__INFORMATION SHOWN__

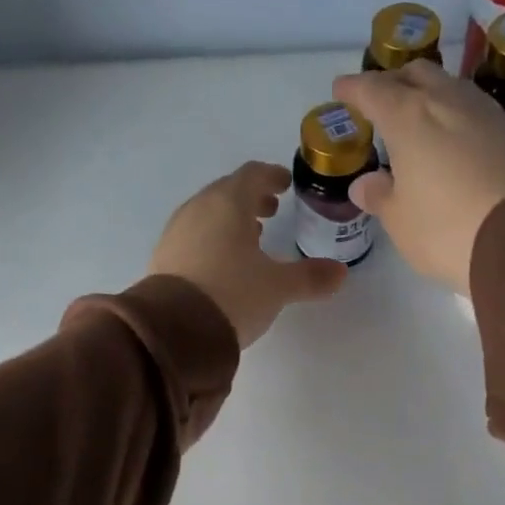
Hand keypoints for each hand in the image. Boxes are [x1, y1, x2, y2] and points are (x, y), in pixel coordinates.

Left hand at [149, 162, 347, 346]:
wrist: (175, 329)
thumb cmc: (232, 295)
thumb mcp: (277, 288)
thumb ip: (309, 278)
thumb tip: (341, 273)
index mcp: (229, 203)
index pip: (253, 175)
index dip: (272, 176)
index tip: (285, 184)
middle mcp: (199, 208)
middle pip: (227, 193)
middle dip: (251, 199)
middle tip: (270, 211)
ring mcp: (176, 232)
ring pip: (208, 215)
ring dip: (230, 221)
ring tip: (250, 239)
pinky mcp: (163, 258)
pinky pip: (193, 238)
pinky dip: (212, 240)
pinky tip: (222, 264)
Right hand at [331, 61, 504, 294]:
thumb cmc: (443, 229)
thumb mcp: (399, 221)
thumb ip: (379, 196)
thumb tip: (365, 184)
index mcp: (408, 117)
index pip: (372, 90)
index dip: (354, 89)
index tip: (341, 90)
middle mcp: (446, 100)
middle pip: (415, 73)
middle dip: (394, 82)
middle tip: (381, 102)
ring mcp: (483, 110)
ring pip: (448, 86)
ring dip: (429, 94)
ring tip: (419, 117)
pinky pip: (474, 109)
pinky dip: (455, 114)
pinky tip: (454, 136)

__WHAT IS NEEDED__
I'd like the material above repeated exactly, with the pictures omitted.

__SOLVED PROBLEM__
Hand keypoints for each hand in the image. Boxes are [x1, y1, x2, y2] and points are (x, y), in pixel coordinates.

Left hand at [149, 162, 347, 346]:
wrist: (175, 329)
thumb cmc: (232, 295)
thumb mcp: (277, 288)
thumb ip: (309, 278)
thumb tip: (341, 273)
index mcp: (229, 203)
index pip: (253, 175)
index dip: (272, 176)
index tip: (285, 184)
middle mcp: (199, 208)
middle pip: (227, 193)
middle dip: (251, 199)
middle tip: (270, 211)
ring mcp: (176, 232)
ring pip: (208, 215)
ring dip: (230, 221)
ring tip: (250, 239)
pinky mcp: (163, 258)
pinky pip: (193, 238)
pinky dip: (212, 240)
pinky tip: (222, 264)
Right hand at [331, 61, 504, 294]:
thumb cmc: (443, 229)
thumb mcp: (399, 221)
thumb ip: (379, 196)
thumb tip: (365, 184)
index mcp: (408, 117)
index pip: (372, 90)
index dip: (354, 89)
index tip: (341, 90)
middle mcp: (446, 100)
middle pip: (415, 73)
middle dip: (394, 82)
middle tip: (381, 102)
ring mcp: (483, 110)
ring pip: (448, 86)
ring dip: (429, 94)
ring tip: (419, 117)
pinky pip: (474, 109)
pinky dip: (455, 114)
pinky tip: (454, 136)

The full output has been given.